Hell hath no fury like a parent whose child has been treated unfairly by others. Or whose close relative favors one of their children over another. A wave of inchoate anger rises even when the children are adults and making their way in the world.
A Social Qs column churned up this barrel of hurt. A reader wrote Philip Galanes that her sister, who had been relatively estranged from the reader's family, "made a large cash gift to my eldest daughter, who is a doctor, and gave nothing to my younger children, who earn less." The reader, who noted that she and her sister had been raised in a home filled with "unhealthy competition," asked Galanes if she could speak to her sister about this painful show of favoritism or should she let it go.
Galanes advised the reader not to raise the issue with her sister "unless you're prepared to rehash the dynamics of your childhood."
Check in with your kids instead. Ask them how they feel about this. You may be surprised to learn that the care you took in treating them equally will pay off now when others don't.

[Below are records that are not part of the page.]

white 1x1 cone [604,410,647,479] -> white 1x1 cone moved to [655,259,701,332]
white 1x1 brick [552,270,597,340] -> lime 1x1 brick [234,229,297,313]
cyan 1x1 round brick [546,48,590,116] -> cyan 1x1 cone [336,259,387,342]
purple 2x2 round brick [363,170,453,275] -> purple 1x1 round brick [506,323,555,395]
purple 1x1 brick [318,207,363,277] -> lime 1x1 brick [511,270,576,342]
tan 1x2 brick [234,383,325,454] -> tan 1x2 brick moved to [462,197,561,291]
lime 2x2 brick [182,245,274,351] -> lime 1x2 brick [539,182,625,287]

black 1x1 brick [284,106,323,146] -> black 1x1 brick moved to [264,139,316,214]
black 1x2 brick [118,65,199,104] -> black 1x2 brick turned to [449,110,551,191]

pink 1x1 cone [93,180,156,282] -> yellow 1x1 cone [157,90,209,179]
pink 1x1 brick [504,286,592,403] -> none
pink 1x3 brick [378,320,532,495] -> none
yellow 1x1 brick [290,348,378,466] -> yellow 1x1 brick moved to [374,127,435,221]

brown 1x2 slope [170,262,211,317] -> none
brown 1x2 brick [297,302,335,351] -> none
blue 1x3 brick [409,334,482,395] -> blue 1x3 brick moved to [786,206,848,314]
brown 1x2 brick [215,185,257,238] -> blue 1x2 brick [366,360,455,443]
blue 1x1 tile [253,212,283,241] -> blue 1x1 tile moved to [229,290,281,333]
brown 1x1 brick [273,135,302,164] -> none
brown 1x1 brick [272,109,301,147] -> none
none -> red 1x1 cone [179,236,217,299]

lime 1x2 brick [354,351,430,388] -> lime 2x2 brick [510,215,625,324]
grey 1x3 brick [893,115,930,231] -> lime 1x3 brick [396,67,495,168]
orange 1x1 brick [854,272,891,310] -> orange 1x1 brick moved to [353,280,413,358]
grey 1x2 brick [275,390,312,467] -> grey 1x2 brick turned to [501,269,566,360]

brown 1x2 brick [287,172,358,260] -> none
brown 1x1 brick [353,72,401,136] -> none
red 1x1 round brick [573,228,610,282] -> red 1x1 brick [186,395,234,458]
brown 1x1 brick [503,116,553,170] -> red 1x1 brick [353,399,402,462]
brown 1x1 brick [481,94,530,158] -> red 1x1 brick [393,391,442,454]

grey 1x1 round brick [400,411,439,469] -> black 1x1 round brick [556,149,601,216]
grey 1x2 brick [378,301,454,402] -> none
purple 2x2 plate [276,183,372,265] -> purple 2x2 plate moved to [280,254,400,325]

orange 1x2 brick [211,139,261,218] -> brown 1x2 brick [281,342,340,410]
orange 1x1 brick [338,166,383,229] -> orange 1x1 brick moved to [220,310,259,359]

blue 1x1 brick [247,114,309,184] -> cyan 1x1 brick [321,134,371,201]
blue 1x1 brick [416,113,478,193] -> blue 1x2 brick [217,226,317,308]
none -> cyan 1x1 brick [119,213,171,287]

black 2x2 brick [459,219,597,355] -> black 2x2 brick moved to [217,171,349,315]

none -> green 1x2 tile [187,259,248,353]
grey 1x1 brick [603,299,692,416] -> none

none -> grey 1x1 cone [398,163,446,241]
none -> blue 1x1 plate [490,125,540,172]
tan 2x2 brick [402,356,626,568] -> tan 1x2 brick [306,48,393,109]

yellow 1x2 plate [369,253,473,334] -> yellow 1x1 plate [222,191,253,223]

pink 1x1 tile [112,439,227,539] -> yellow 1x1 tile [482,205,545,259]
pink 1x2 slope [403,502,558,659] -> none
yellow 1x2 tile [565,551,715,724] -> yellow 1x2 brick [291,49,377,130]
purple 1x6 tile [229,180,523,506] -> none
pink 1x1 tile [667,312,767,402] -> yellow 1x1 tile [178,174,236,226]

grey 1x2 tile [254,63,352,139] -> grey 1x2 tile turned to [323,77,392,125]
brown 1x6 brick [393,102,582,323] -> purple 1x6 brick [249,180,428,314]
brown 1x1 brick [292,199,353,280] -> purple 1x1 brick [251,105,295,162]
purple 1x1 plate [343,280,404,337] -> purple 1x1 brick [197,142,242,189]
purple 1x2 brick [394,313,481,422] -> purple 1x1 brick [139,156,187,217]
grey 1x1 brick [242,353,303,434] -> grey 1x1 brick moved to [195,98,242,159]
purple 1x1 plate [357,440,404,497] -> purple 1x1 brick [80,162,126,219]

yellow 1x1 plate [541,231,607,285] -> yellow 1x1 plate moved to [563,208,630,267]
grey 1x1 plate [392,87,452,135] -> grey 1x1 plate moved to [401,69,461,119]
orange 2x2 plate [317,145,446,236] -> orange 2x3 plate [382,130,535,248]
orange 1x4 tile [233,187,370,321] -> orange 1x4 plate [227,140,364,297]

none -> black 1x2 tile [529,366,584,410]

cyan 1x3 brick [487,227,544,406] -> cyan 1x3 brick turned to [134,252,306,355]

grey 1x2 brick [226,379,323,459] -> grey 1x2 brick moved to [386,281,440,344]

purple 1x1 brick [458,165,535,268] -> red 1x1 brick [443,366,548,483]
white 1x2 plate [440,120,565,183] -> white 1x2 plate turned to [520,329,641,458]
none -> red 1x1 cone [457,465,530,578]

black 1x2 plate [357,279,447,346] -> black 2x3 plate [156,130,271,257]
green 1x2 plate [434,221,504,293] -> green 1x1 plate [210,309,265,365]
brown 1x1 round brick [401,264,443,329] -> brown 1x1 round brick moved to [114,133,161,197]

I have my own deeply buried experience with a situation similar to that of the reader's. My brother played a negligible role in my children's lives--he never called or sent a card on a birthday or attended any events that marked passages of their childhood. . Then suddenly he decided to show up for my daughter's graduation from an Ivy League school. He showered her with a large cash gift and took her and her roommates out to dinner. The next year, when my son graduated from a lower-profile college, my brother was a no-show and a non-acknowledger (no congratulatory phone call or note to say nothing of a gift) of the important passage in his nephew's life.
I like to think it was all about my brother's ego: He was dazzled by the Ivy League; it wasn't a personal statement about my son. Nonetheless, it stung.
So, lo these many years later, I took Galanes advice and asked my children about my brother and his track record with their college graduations. (I couldn't talk to my brother about it; he died several years ago.) My daughter, well past her graduation days, remembered the discomfort of an uncle with whom she was not close paying so much attention to her and her friends and treating them so lavishly. She reminded me that neither she nor her brother "had a relationship with him and that's kind of sad. But I remember how mad you were."
My son brushed it off. He barely remembers any role my brother did or didn't have in his graduation.
So I guess the pain is all on me--and that's as it should be. Galanes is right on this count: Like the reader, much of my anger was not just at the way my brother treated my children but related back to the dynamics of my childhood.
Hell's fury might be when those dynamics are visited on your children, but the upside is that my children don't have the emotional overlay to be scarred by it.